YOUR INSTRUCTIONS: Pictures must be left out. Print the lines from the beginning of the material through the line holding "left shoulder: (260, 216)", exactly and nothing else.
- - - - - - -
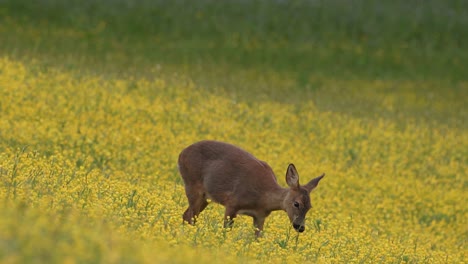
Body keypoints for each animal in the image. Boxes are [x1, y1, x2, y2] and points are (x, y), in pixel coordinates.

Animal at [176, 140, 326, 237]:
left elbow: (258, 238)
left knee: (187, 215)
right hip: (192, 185)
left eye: (310, 207)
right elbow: (226, 231)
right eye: (296, 203)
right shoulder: (232, 203)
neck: (263, 198)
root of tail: (181, 154)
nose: (300, 227)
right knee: (190, 216)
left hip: (205, 197)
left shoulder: (260, 216)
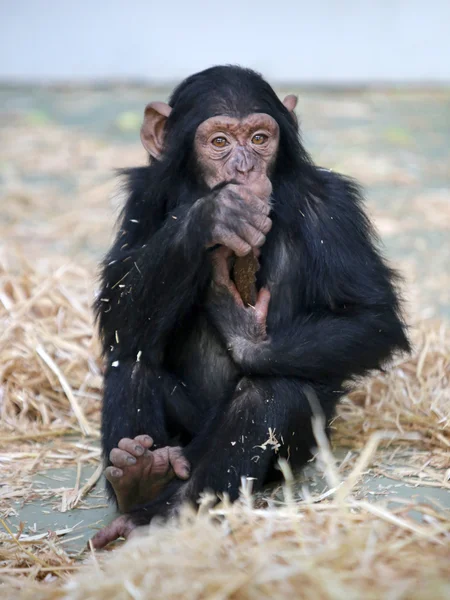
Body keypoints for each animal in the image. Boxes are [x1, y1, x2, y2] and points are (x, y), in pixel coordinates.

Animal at [90, 67, 408, 548]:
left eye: (260, 138)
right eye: (220, 141)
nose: (245, 167)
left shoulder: (332, 206)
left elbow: (371, 315)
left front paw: (239, 327)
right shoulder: (142, 197)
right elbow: (117, 308)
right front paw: (214, 215)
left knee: (269, 391)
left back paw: (169, 509)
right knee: (132, 359)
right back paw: (139, 477)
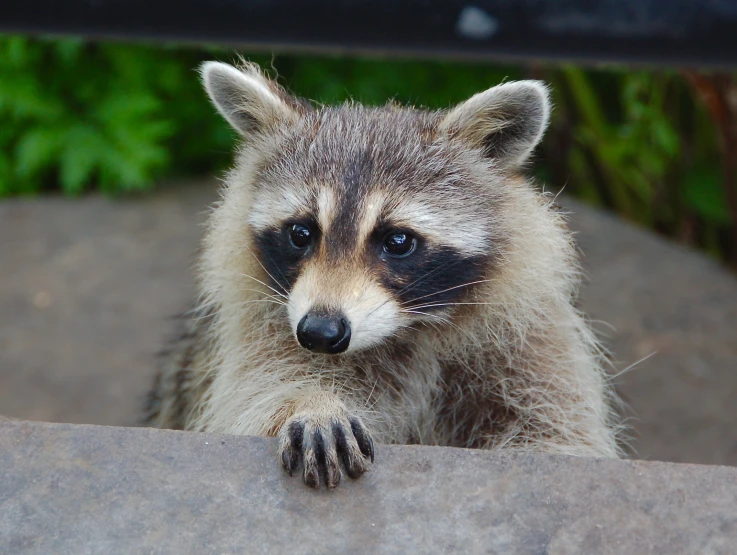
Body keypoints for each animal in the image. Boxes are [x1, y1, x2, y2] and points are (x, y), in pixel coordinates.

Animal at [144, 59, 620, 486]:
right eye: (301, 233)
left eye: (398, 241)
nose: (319, 333)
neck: (405, 330)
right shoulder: (258, 327)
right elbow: (255, 394)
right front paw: (311, 404)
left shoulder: (527, 342)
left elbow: (556, 430)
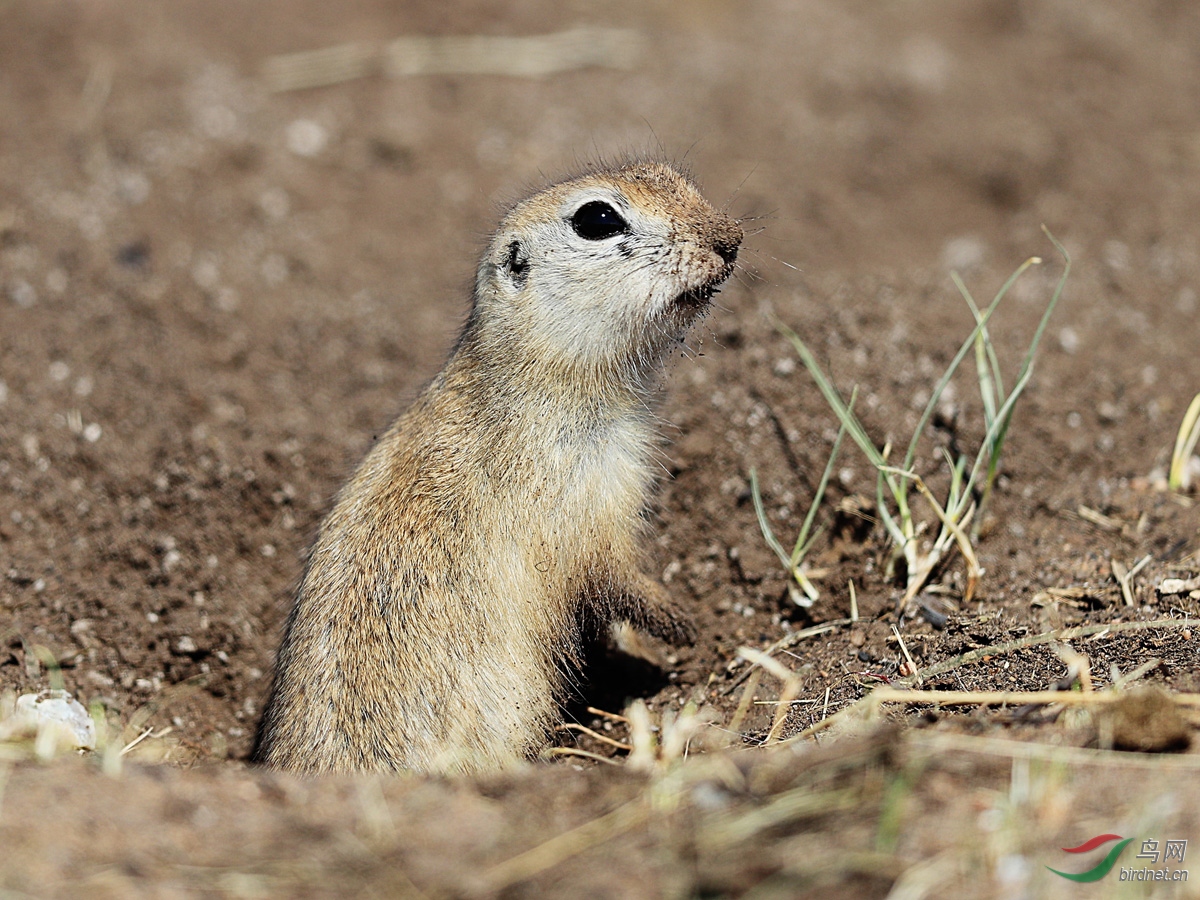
- - - - - - -
ANSWER SECTION:
Body keypoints for each animal in the image. Boxes are [x1, y1, x2, y2] and points are (x, y), in pixel coordinates.

Animal at [176, 140, 326, 237]:
left elbow: (258, 238)
left knee: (187, 215)
right hip: (192, 185)
left eye: (310, 207)
right elbow: (226, 231)
right eye: (296, 203)
right shoulder: (232, 203)
neck: (263, 198)
root of tail: (181, 154)
nose: (300, 227)
right knee: (190, 216)
left hip: (205, 197)
left shoulder: (260, 216)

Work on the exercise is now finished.